GINGERBREAD MAN, THE

R
Reviews

Robert Altman doing John Grisham? The idea might prompt the image of a wicked parodist twirling the tail of a cash cow. The director of The Long Goodbye, Nashville and The Player-to name but a few of the best of Altman's sendups-might be expected to regard material by one of America's most bankable and frequently screen-adapted novelists as fodder for his wit. The Grisham 'formula,' after all, has been trotted out in thriller after thriller with dull regularity. Altman, however, has played things straight. Not unlike an auteur cohort, Francis Coppola, Altman appears to have used a Grisham vehicle to put his Hollywood career back on track. But whereas Coppola wisely took the straight-ahead, good-vs.-evil plot of John Grisham's The Rainmaker as an opportunity to rein in his artiness, Altman, who for his last picture went begging to France for money, on evidence has made The Gingerbread Man simply to keep his hand in the studio pot. Though his producers, in a publicized battle, relented to Altman's own cut, the core ambition of this film is hardly to make a personal statement.

In Savannah, as a storm picks up off the coast, trial lawyer Rick Magruder (Kenneth Branagh) finds himself quickly enmeshed in a case that blurs the lines between his personal and professional duty. After attending a party in his honor, he crosses paths with Mallory Doss (Embeth Davidtz), whose car has just been stolen. Too much of a gentleman to leave a lady abandoned in the middle of the night, he gives Mallory a drive home. Finding her car safe and sound at her residence is the first clue of something strange afoot, but others rapidly follow. Mallory discloses that the thief was most likely her own father, Dixon Doss (Robert Duvall), a religious zealot who had a hand in breaking up her marriage and now stalks her. Rick responds by pursuing two paths at once: assisting in locating Dixon and representing her in a hearing to have her father institutionalized, while also playing the role of protector and falling in love with her. His lines of behavior are incompatible, and made even more complicated by his attraction to law partner Lois Harlan (Daryl Hannah), his strong emotional commitment to his two children, and the bitter reproaches to his whirlagig lifestyle by his ex-wife, Leeanne (Famke Janssen).
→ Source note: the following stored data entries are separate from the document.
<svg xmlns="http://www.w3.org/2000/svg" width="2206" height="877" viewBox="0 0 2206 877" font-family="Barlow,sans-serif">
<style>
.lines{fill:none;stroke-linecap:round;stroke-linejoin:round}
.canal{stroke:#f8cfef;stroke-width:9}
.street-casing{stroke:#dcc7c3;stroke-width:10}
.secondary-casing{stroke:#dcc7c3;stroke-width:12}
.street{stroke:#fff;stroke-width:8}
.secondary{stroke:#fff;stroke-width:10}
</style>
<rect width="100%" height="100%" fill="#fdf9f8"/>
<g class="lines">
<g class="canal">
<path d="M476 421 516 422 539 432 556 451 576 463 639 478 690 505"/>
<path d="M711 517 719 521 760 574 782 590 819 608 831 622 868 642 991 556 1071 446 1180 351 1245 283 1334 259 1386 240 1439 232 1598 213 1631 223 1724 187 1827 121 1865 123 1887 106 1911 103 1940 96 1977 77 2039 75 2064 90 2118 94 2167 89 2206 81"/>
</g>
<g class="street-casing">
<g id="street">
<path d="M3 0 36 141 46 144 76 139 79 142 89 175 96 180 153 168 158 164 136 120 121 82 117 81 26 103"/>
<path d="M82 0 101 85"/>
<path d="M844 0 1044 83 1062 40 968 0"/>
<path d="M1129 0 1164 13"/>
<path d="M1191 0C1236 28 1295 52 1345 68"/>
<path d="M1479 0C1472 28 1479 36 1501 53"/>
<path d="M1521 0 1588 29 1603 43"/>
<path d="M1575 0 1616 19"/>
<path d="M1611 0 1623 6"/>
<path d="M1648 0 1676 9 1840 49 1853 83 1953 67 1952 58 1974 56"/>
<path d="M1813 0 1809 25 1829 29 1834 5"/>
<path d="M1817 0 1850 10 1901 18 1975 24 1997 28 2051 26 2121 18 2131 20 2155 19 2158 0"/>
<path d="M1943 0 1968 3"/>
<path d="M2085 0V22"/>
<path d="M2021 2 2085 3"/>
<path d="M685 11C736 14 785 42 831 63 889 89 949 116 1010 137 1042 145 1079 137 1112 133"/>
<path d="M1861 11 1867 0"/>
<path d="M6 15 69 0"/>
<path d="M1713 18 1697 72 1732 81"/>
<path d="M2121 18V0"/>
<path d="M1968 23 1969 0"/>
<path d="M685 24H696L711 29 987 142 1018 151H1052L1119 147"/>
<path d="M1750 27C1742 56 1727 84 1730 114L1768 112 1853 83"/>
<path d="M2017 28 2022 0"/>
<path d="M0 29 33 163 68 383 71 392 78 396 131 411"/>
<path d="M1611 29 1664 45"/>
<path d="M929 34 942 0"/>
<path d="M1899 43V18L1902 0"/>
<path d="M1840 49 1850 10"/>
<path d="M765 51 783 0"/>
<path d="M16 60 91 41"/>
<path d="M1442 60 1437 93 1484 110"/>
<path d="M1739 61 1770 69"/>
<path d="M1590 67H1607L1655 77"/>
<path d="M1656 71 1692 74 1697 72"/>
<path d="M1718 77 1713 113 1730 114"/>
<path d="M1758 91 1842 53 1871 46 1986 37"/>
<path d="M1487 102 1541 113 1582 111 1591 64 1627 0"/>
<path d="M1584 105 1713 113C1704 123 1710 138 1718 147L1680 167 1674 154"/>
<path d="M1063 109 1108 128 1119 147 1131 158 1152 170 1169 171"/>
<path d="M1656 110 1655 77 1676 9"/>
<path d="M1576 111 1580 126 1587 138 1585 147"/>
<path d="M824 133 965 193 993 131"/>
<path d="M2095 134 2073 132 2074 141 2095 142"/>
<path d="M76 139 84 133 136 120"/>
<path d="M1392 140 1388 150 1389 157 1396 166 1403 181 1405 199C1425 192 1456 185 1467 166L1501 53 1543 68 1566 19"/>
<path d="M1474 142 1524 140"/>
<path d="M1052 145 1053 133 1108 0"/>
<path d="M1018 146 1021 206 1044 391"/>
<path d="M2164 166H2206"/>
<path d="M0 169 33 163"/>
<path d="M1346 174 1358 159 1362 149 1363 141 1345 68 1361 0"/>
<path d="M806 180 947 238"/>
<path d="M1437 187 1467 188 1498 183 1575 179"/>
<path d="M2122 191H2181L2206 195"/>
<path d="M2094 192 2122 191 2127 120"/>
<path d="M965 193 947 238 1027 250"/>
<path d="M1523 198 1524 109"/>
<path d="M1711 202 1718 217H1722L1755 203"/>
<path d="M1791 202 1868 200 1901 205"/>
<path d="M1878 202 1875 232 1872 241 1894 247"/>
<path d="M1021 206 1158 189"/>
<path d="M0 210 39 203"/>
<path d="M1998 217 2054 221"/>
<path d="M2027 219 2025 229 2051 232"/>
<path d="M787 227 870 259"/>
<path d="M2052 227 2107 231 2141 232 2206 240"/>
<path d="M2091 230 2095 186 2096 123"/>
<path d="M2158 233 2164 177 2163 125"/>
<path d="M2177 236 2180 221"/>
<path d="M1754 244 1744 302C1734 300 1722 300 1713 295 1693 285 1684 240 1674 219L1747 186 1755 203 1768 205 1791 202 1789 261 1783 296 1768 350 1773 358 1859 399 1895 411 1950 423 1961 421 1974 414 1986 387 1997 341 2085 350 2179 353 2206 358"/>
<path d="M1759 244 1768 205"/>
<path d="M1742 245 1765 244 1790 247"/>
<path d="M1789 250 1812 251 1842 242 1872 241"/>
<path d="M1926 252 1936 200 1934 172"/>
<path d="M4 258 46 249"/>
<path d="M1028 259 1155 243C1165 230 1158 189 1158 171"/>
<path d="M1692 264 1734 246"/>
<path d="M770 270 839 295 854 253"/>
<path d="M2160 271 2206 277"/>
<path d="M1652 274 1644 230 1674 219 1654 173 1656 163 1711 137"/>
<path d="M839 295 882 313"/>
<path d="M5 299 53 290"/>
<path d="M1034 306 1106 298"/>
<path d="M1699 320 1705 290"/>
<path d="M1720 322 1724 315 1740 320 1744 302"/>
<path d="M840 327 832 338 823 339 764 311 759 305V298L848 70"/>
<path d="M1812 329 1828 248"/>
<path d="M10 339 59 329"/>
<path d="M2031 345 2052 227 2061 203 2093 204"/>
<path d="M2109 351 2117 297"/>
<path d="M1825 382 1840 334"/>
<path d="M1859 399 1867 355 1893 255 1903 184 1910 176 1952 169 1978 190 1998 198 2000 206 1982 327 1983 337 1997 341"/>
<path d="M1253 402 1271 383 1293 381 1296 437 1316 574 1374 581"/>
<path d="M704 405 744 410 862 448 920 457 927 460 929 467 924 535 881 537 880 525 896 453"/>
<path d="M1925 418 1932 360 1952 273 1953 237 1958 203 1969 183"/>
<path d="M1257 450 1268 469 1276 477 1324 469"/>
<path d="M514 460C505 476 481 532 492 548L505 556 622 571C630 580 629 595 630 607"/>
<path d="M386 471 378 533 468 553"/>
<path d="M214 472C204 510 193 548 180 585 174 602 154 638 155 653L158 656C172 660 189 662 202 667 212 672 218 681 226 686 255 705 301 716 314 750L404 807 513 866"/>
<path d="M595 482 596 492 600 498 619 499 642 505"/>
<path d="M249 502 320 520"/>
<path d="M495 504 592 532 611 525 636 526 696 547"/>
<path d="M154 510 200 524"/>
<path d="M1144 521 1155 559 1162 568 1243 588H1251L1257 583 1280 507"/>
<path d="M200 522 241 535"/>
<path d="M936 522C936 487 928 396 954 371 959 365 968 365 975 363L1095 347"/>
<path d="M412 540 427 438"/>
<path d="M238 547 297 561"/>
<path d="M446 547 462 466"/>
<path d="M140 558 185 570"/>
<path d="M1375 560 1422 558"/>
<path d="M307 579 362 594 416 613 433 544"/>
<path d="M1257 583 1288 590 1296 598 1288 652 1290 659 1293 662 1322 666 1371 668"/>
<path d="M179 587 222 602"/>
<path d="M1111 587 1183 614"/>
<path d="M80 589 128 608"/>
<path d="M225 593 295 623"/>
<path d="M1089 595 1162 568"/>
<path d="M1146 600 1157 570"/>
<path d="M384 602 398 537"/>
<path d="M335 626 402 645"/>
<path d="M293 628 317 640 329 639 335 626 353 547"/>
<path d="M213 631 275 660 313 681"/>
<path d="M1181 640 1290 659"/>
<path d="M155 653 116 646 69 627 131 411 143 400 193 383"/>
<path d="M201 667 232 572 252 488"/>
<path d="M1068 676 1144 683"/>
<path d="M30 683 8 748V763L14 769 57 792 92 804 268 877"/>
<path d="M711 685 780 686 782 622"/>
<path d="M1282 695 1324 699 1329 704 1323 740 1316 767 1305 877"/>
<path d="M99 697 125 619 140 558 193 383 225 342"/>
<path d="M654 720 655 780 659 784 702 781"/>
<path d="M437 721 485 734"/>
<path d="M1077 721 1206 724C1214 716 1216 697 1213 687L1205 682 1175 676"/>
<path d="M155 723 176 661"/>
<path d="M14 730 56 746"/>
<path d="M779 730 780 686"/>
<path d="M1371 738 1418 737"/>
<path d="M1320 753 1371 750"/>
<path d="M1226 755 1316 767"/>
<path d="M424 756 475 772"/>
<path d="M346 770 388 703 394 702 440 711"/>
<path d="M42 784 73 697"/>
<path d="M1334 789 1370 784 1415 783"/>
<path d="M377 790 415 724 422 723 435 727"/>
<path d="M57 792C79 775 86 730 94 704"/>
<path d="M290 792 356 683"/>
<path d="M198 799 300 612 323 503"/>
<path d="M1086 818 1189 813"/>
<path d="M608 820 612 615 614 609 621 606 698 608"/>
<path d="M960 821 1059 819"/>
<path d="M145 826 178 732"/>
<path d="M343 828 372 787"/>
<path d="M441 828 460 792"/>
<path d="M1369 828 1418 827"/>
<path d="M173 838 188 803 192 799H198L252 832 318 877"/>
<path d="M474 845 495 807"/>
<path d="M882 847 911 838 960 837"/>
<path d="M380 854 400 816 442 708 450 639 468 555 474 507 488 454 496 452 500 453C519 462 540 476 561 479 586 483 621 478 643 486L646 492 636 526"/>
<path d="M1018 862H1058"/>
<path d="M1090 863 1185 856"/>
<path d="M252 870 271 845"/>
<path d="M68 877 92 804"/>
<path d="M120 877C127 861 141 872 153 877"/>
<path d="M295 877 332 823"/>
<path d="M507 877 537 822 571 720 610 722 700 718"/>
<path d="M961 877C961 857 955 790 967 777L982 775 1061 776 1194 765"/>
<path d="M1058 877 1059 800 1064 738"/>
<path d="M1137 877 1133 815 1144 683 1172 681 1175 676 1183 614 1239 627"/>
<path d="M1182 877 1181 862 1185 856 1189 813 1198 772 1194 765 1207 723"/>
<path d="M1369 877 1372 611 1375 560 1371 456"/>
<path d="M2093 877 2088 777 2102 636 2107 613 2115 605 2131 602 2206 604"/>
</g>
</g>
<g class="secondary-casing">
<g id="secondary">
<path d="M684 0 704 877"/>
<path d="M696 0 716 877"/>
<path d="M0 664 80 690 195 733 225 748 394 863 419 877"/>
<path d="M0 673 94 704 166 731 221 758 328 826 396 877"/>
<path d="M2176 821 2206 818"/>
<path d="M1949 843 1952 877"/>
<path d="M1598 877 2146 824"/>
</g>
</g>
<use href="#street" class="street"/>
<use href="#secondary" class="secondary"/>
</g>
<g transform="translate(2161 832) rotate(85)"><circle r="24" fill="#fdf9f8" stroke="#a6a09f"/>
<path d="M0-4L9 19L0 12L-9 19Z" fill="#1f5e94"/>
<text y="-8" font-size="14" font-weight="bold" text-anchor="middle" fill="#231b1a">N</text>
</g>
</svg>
Rick draws himself into a predicament with more snares than he could ever foresee. Old man Dixon has an army of geriatric followers, and they bust him out of the psycho ward. The father swears vengeance on his daughter's lover, but, true to Grisham's familiar offering of a fantastic twist near story's end, Dixon turns out to be only one worry of several for Rick. Ultimately, Rick will have to choose between strictly legal procedure and what he believes is compellingly right-while the facts of the matter keep rising to the surface. As the hurricane building off-shore moves into Savannah, Rick makes a dramatic decision that, while arguably just, comes at a high personal cost.

Altman has indisputably captured a dank, stuffed visual atmosphere throughout that nicely complements the dense intricacies of the story. The lengthy, opening aerial shot of Savannah's beaches, veiled behind grayish mists, sets up a feeling of impenetrable mystery. Enigmatic surfaces are part of the Altman aesthetic, but The Gingerbread Man contains only dabs and traces of the director's vision. Zooms and pans, Altman's most notable trademarks, are barely present. The film is also practically laughproof; even Vincent & Theo had more humor. More disquieting are elements that contradict Altman's climate of ambivalence. A nightmare that Mallory has about her father the very evening that he escapes the asylum is the sort of simplistic, pulpy mysticism that an earlier film like Three Women flatly refuted. Scenes of Dixon and his loony band are such embarrassing clichs of old coots that the director's devotees should laugh right along with audiences not familiar with Altman.

Altman has at least salvaged some credible performances. Branagh, after first trying in Dead Again, has mastered a passable American accent. Duvall does what he can with a stock part, but he's more interesting as a similarly narrow-minded, but human and flawed minister in his own The Apostle. While not really a bad piece of craft, The Gingerbread Man does not make an intriguing foray by a national artist into the mainstream, either. Over the last ten years, Altman has been batting about .500 in his work; he hasn't put any points on that average.